Why The Jazz Have The Advantage
The first thing working for the Jazz is freedom. There is no pressure here. The Lakers are the team thinking about seeding, playoff health, and getting through the game without another injury. The Jazz can play loose. That matters more in the last game of the season than it would in January. If the Lakers are flat or cautious, the Jazz can hang around just by playing harder and faster for long stretches.
There is also a recent example of how weird these games can get. The Jazz just beat the Grizzlies 147-101, with Bez Mbeng and John Konchar both posting triple-doubles and Hinson scoring 30 points. That does not mean the same thing will happen again. It does show that the Jazz still have enough energy and enough shot-making in the available group to make a game messy if the opponent is not serious from the start.
The Lakers are not a shutdown defense either. Their defensive rating sits at 116.6, which is middle-of-the-pack territory. If LeBron sits or plays limited minutes, that defensive organization gets thinner, and so does the offense. Doncic and Reaves are already out, and those two account for 56.8 points per game. So the Lakers clearly have the better team. They just do not have much margin left if the game turns sloppy.
X-Factors
Luke Kennard is a real x-factor for the Lakers if he plays. He is averaging 8.4 points, 2.4 rebounds, and 2.2 assists while shooting 47.8% from three. The Lakers do not have much perimeter shot creation left with Doncic and Reaves out, so every clean catch-and-shoot player matters more. Kennard also had 19 points against the Suns and posted a triple-double against the Mavericks earlier this week. If he gives the Lakers spacing and secondary playmaking, this game can get out of reach quickly.
Marcus Smart is the other one for the Lakers. He is averaging 9.4 points, 2.8 rebounds, 2.9 assists, and 1.4 steals. This game may not need a big scoring line from him. It may need control. Smart can defend the point of attack, help LeBron with ballhandling, and keep the game from drifting into the kind of random pace the Jazz would prefer.
Bez Mbeng is the first Jazz x-factor.

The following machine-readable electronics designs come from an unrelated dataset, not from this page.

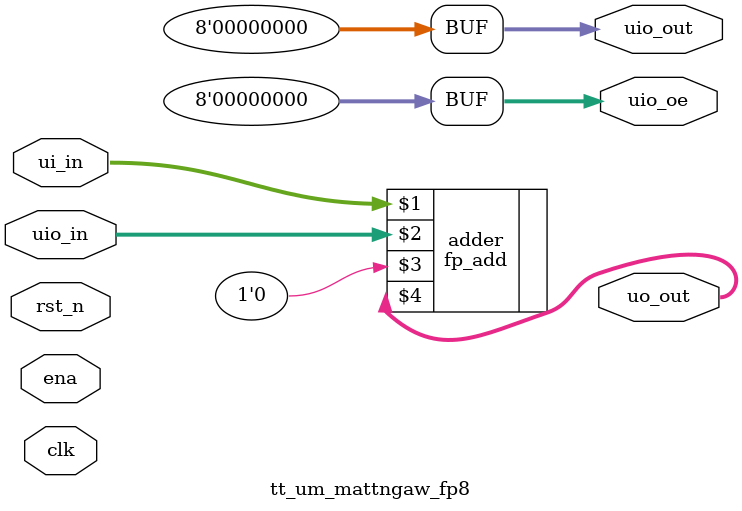
<source format=sv>
`default_nettype none

module tt_um_mattngaw_fp8 (
    input  logic [7:0] ui_in,    // Dedicated inputs - connected to the input switches
    output logic [7:0] uo_out,   // Dedicated outputs - connected to the 7 segment display
    input  logic [7:0] uio_in,   // IOs: Bidirectional Input path
    output logic [7:0] uio_out,  // IOs: Bidirectional Output path
    output logic [7:0] uio_oe,   // IOs: Bidirectional Enable path (active high: 0=input, 1=output)
    input  logic       ena,      // will go high when the design is enabled
    input  logic       clk,      // clock
    input  logic       rst_n     // reset_n - low to reset
);

    // Use bidirectionals as inputs 
    assign uio_oe = 8'b00000000;
    assign uio_out = 8'b00000000;

    fp_add #(.WIDTH(8), .EXP_WIDTH(5), .MAN_WIDTH(2)) adder (ui_in, uio_in, 1'b0, uo_out);

endmodule

</source>
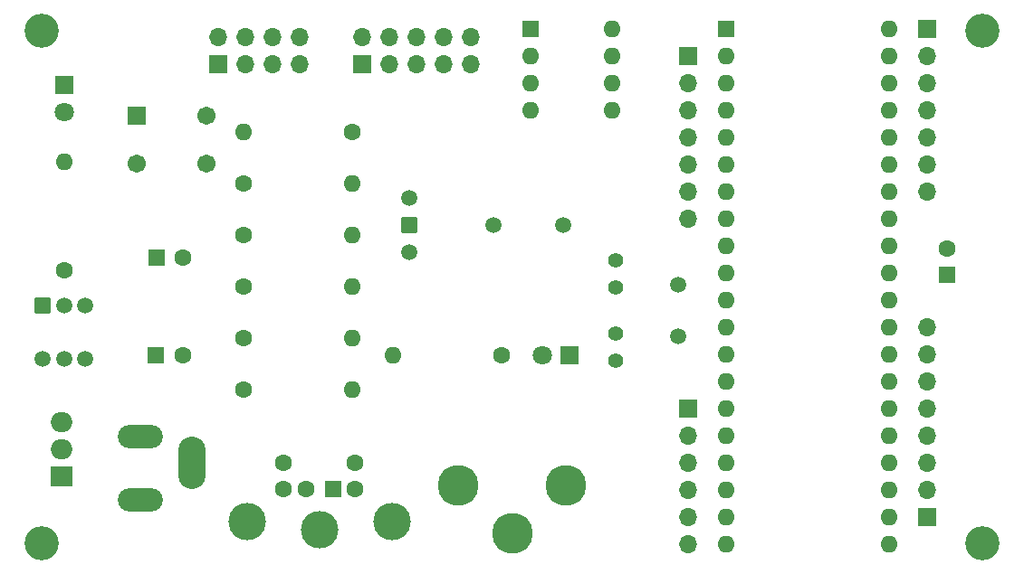
<source format=gbr>
%TF.GenerationSoftware,KiCad,Pcbnew,7.0.10*%
%TF.CreationDate,2024-04-16T21:16:41+02:00*%
%TF.ProjectId,avr-basic-sbc,6176722d-6261-4736-9963-2d7362632e6b,v0.1*%
%TF.SameCoordinates,Original*%
%TF.FileFunction,Soldermask,Top*%
%TF.FilePolarity,Negative*%
%FSLAX46Y46*%
G04 Gerber Fmt 4.6, Leading zero omitted, Abs format (unit mm)*
G04 Created by KiCad (PCBNEW 7.0.10) date 2024-04-16 21:16:41*
%MOMM*%
%LPD*%
G01*
G04 APERTURE LIST*
G04 Aperture macros list*
%AMRoundRect*
0 Rectangle with rounded corners*
0 $1 Rounding radius*
0 $2 $3 $4 $5 $6 $7 $8 $9 X,Y pos of 4 corners*
0 Add a 4 corners polygon primitive as box body*
4,1,4,$2,$3,$4,$5,$6,$7,$8,$9,$2,$3,0*
0 Add four circle primitives for the rounded corners*
1,1,$1+$1,$2,$3*
1,1,$1+$1,$4,$5*
1,1,$1+$1,$6,$7*
1,1,$1+$1,$8,$9*
0 Add four rect primitives between the rounded corners*
20,1,$1+$1,$2,$3,$4,$5,0*
20,1,$1+$1,$4,$5,$6,$7,0*
20,1,$1+$1,$6,$7,$8,$9,0*
20,1,$1+$1,$8,$9,$2,$3,0*%
G04 Aperture macros list end*
%ADD10C,3.200000*%
%ADD11C,1.600000*%
%ADD12O,1.600000X1.600000*%
%ADD13RoundRect,0.102000X-0.699000X-0.699000X0.699000X-0.699000X0.699000X0.699000X-0.699000X0.699000X0*%
%ADD14C,1.602000*%
%ADD15C,3.510000*%
%ADD16O,2.554000X4.904000*%
%ADD17O,4.204000X2.204000*%
%ADD18RoundRect,0.102000X-0.754000X-0.754000X0.754000X-0.754000X0.754000X0.754000X-0.754000X0.754000X0*%
%ADD19C,1.712000*%
%ADD20R,2.000000X1.905000*%
%ADD21O,2.000000X1.905000*%
%ADD22R,1.800000X1.800000*%
%ADD23C,1.800000*%
%ADD24R,1.700000X1.700000*%
%ADD25O,1.700000X1.700000*%
%ADD26R,1.600000X1.600000*%
%ADD27C,1.400000*%
%ADD28C,1.512000*%
%ADD29RoundRect,0.102000X-0.654000X-0.654000X0.654000X-0.654000X0.654000X0.654000X-0.654000X0.654000X0*%
%ADD30C,3.820000*%
%ADD31RoundRect,0.102000X0.654000X-0.654000X0.654000X0.654000X-0.654000X0.654000X-0.654000X-0.654000X0*%
%ADD32C,1.500000*%
G04 APERTURE END LIST*
D10*
%TO.C,MH1*%
X3000000Y-51500000D03*
%TD*%
D11*
%TO.C,R7*%
X32024000Y-12954000D03*
D12*
X21864000Y-12954000D03*
%TD*%
D11*
%TO.C,R6*%
X21864000Y-37084000D03*
D12*
X32024000Y-37084000D03*
%TD*%
D13*
%TO.C,J2*%
X30300000Y-46432000D03*
D14*
X27700000Y-46432000D03*
X32350000Y-46432000D03*
X25650000Y-46432000D03*
X32350000Y-43942000D03*
X25650000Y-43942000D03*
D15*
X29000000Y-50242000D03*
X22240000Y-49432000D03*
X35760000Y-49432000D03*
%TD*%
D11*
%TO.C,R1*%
X21864000Y-17780000D03*
D12*
X32024000Y-17780000D03*
%TD*%
D16*
%TO.C,J1*%
X17034000Y-43972600D03*
D17*
X12234000Y-47472600D03*
X12234000Y-41472600D03*
%TD*%
D18*
%TO.C,S1*%
X11883000Y-11420500D03*
D19*
X18383000Y-11420500D03*
X11883000Y-15920500D03*
X18383000Y-15920500D03*
%TD*%
D10*
%TO.C,MH2*%
X91000000Y-3500000D03*
%TD*%
D20*
%TO.C,U2*%
X4846000Y-45212000D03*
D21*
X4846000Y-42672000D03*
X4846000Y-40132000D03*
%TD*%
D22*
%TO.C,D2*%
X52344000Y-33909000D03*
D23*
X49804000Y-33909000D03*
%TD*%
D24*
%TO.C,J7*%
X63500000Y-38862000D03*
D25*
X63500000Y-41402000D03*
X63500000Y-43942000D03*
X63500000Y-46482000D03*
X63500000Y-49022000D03*
X63500000Y-51562000D03*
%TD*%
D24*
%TO.C,J6*%
X85852000Y-49022000D03*
D25*
X85852000Y-46482000D03*
X85852000Y-43942000D03*
X85852000Y-41402000D03*
X85852000Y-38862000D03*
X85852000Y-36322000D03*
X85852000Y-33782000D03*
X85852000Y-31242000D03*
%TD*%
D11*
%TO.C,R3*%
X21864000Y-22606000D03*
D12*
X32024000Y-22606000D03*
%TD*%
D11*
%TO.C,R8*%
X45994000Y-33909000D03*
D12*
X35834000Y-33909000D03*
%TD*%
D26*
%TO.C,C3*%
X13744200Y-24765000D03*
D11*
X16244200Y-24765000D03*
%TD*%
D10*
%TO.C,MH3*%
X3000000Y-3500000D03*
%TD*%
D24*
%TO.C,J4*%
X63500000Y-5842000D03*
D25*
X63500000Y-8382000D03*
X63500000Y-10922000D03*
X63500000Y-13462000D03*
X63500000Y-16002000D03*
X63500000Y-18542000D03*
X63500000Y-21082000D03*
%TD*%
D26*
%TO.C,C4*%
X13696600Y-33909000D03*
D11*
X16196600Y-33909000D03*
%TD*%
D26*
%TO.C,U3*%
X48768000Y-3302000D03*
D12*
X48768000Y-5842000D03*
X48768000Y-8382000D03*
X48768000Y-10922000D03*
X56388000Y-10922000D03*
X56388000Y-8382000D03*
X56388000Y-5842000D03*
X56388000Y-3302000D03*
%TD*%
D27*
%TO.C,C2*%
X56662000Y-34397000D03*
X56662000Y-31897000D03*
%TD*%
D11*
%TO.C,R2*%
X5100000Y-25908000D03*
D12*
X5100000Y-15748000D03*
%TD*%
D22*
%TO.C,D1*%
X5100000Y-8600000D03*
D23*
X5100000Y-11140000D03*
%TD*%
D28*
%TO.C,BZ1*%
X45284000Y-21717000D03*
X51784000Y-21717000D03*
%TD*%
D11*
%TO.C,R5*%
X21864000Y-32258000D03*
D12*
X32024000Y-32258000D03*
%TD*%
D26*
%TO.C,U1*%
X67056000Y-3302000D03*
D12*
X67056000Y-5842000D03*
X67056000Y-8382000D03*
X67056000Y-10922000D03*
X67056000Y-13462000D03*
X67056000Y-16002000D03*
X67056000Y-18542000D03*
X67056000Y-21082000D03*
X67056000Y-23622000D03*
X67056000Y-26162000D03*
X67056000Y-28702000D03*
X67056000Y-31242000D03*
X67056000Y-33782000D03*
X67056000Y-36322000D03*
X67056000Y-38862000D03*
X67056000Y-41402000D03*
X67056000Y-43942000D03*
X67056000Y-46482000D03*
X67056000Y-49022000D03*
X67056000Y-51562000D03*
X82296000Y-51562000D03*
X82296000Y-49022000D03*
X82296000Y-46482000D03*
X82296000Y-43942000D03*
X82296000Y-41402000D03*
X82296000Y-38862000D03*
X82296000Y-36322000D03*
X82296000Y-33782000D03*
X82296000Y-31242000D03*
X82296000Y-28702000D03*
X82296000Y-26162000D03*
X82296000Y-23622000D03*
X82296000Y-21082000D03*
X82296000Y-18542000D03*
X82296000Y-16002000D03*
X82296000Y-13462000D03*
X82296000Y-10922000D03*
X82296000Y-8382000D03*
X82296000Y-5842000D03*
X82296000Y-3302000D03*
%TD*%
D24*
%TO.C,J9*%
X19558000Y-6604000D03*
D25*
X19558000Y-4064000D03*
X22098000Y-6604000D03*
X22098000Y-4064000D03*
X24638000Y-6604000D03*
X24638000Y-4064000D03*
X27178000Y-6604000D03*
X27178000Y-4064000D03*
%TD*%
D11*
%TO.C,R4*%
X21864000Y-27432000D03*
D12*
X32024000Y-27432000D03*
%TD*%
D27*
%TO.C,C1*%
X56662000Y-25039000D03*
X56662000Y-27539000D03*
%TD*%
D29*
%TO.C,S2*%
X3100000Y-29250000D03*
D28*
X5100000Y-29250000D03*
X7100000Y-29250000D03*
X3100000Y-34250000D03*
X5100000Y-34250000D03*
X7100000Y-34250000D03*
%TD*%
D26*
%TO.C,C5*%
X87650000Y-26376000D03*
D11*
X87650000Y-23876000D03*
%TD*%
D30*
%TO.C,J3*%
X47000000Y-50600000D03*
X42000000Y-46100000D03*
X52000000Y-46100000D03*
%TD*%
D24*
%TO.C,J5*%
X85852000Y-3302000D03*
D25*
X85852000Y-5842000D03*
X85852000Y-8382000D03*
X85852000Y-10922000D03*
X85852000Y-13462000D03*
X85852000Y-16002000D03*
X85852000Y-18542000D03*
%TD*%
D10*
%TO.C,MH4*%
X91000000Y-51500000D03*
%TD*%
D31*
%TO.C,S3*%
X37358000Y-21717000D03*
D28*
X37358000Y-24257000D03*
X37358000Y-19177000D03*
%TD*%
D24*
%TO.C,J8*%
X33020000Y-6604000D03*
D25*
X33020000Y-4064000D03*
X35560000Y-6604000D03*
X35560000Y-4064000D03*
X38100000Y-6604000D03*
X38100000Y-4064000D03*
X40640000Y-6604000D03*
X40640000Y-4064000D03*
X43180000Y-6604000D03*
X43180000Y-4064000D03*
%TD*%
D32*
%TO.C,Y1*%
X62504000Y-27268000D03*
X62504000Y-32148000D03*
%TD*%
M02*

</source>
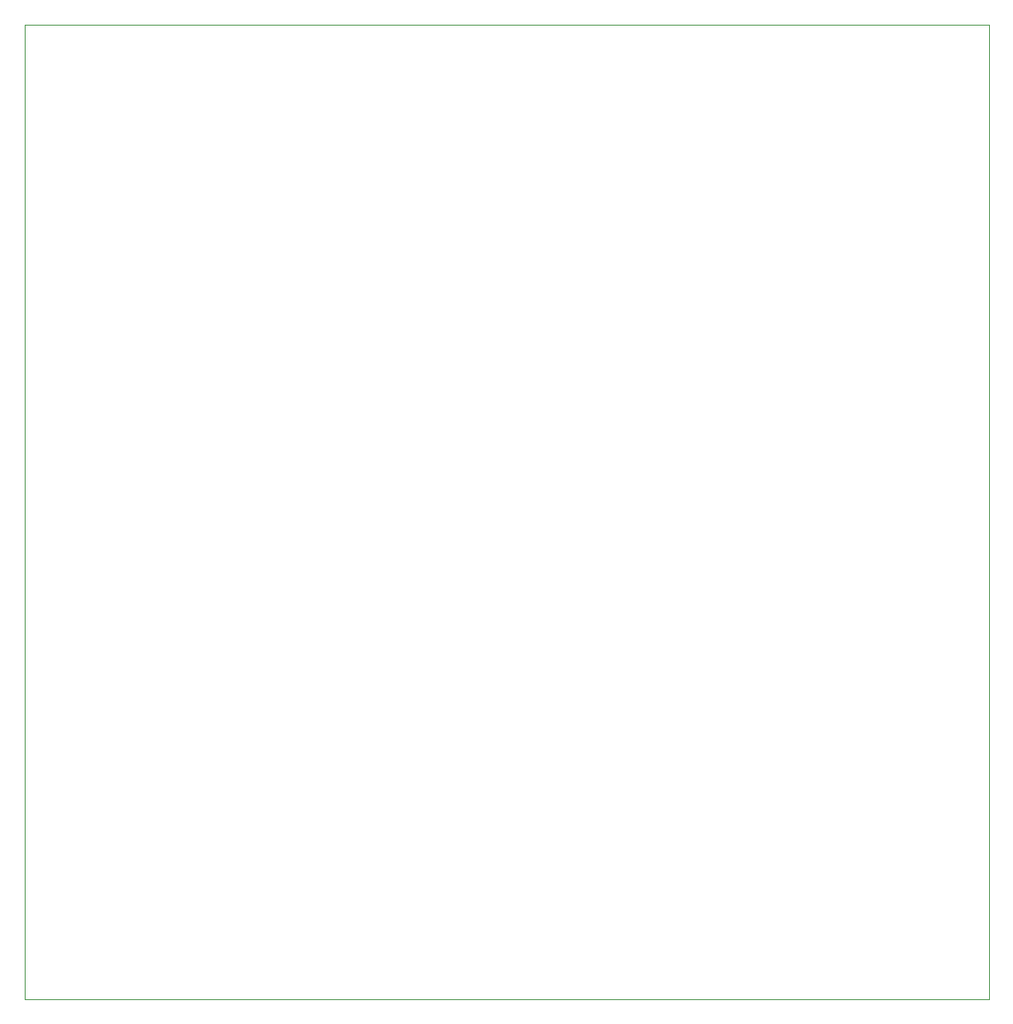
<source format=gbr>
%TF.GenerationSoftware,KiCad,Pcbnew,(5.1.9)-1*%
%TF.CreationDate,2021-08-15T14:18:07+02:00*%
%TF.ProjectId,IM350_AM550_5V_V3.0_multi,494d3335-305f-4414-9d35-35305f35565f,rev?*%
%TF.SameCoordinates,Original*%
%TF.FileFunction,Profile,NP*%
%FSLAX46Y46*%
G04 Gerber Fmt 4.6, Leading zero omitted, Abs format (unit mm)*
G04 Created by KiCad (PCBNEW (5.1.9)-1) date 2021-08-15 14:18:07*
%MOMM*%
%LPD*%
G01*
G04 APERTURE LIST*
%TA.AperFunction,Profile*%
%ADD10C,0.050000*%
%TD*%
G04 APERTURE END LIST*
D10*
X49000000Y-145250000D02*
X49000000Y-45250000D01*
X148000000Y-145250000D02*
X49000000Y-145250000D01*
X148000000Y-45250000D02*
X148000000Y-145250000D01*
X49000000Y-45250000D02*
X148000000Y-45250000D01*
M02*

</source>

He is averaging 6.2 points, 3.2 rebounds, 3.2 assists, and 2.0 steals in a small sample, but his Friday line against the Grizzlies was 27 points, 11 rebounds, and 11 assists. He gives the Jazz real speed and pressure with the ball. If he gets downhill and creates early offense, the Jazz can at least test the Lakers’ focus.
Blake Hinson is the other one. He is averaging 12.1 points and shooting 49.3% from three. That kind of shooting is the Jazz’s cleanest path to a surprise result. The Lakers can live with some bench scoring. What they do not want is a game where a young wing gets loose early, hits four or five threes, and turns a routine finale into a real fourth-quarter problem.
Prediction
The Lakers should win this game. They are the better team, they are at home, they have already beaten the Jazz three times, and they still have a real reason to push. The Jazz can make this strange for a while because the current rotation plays loose and takes a lot of chances. But the injury gap is too large, and the Lakers still have the best organizer and the best interior option on the floor. If the home side is serious for two good quarters, that should be enough.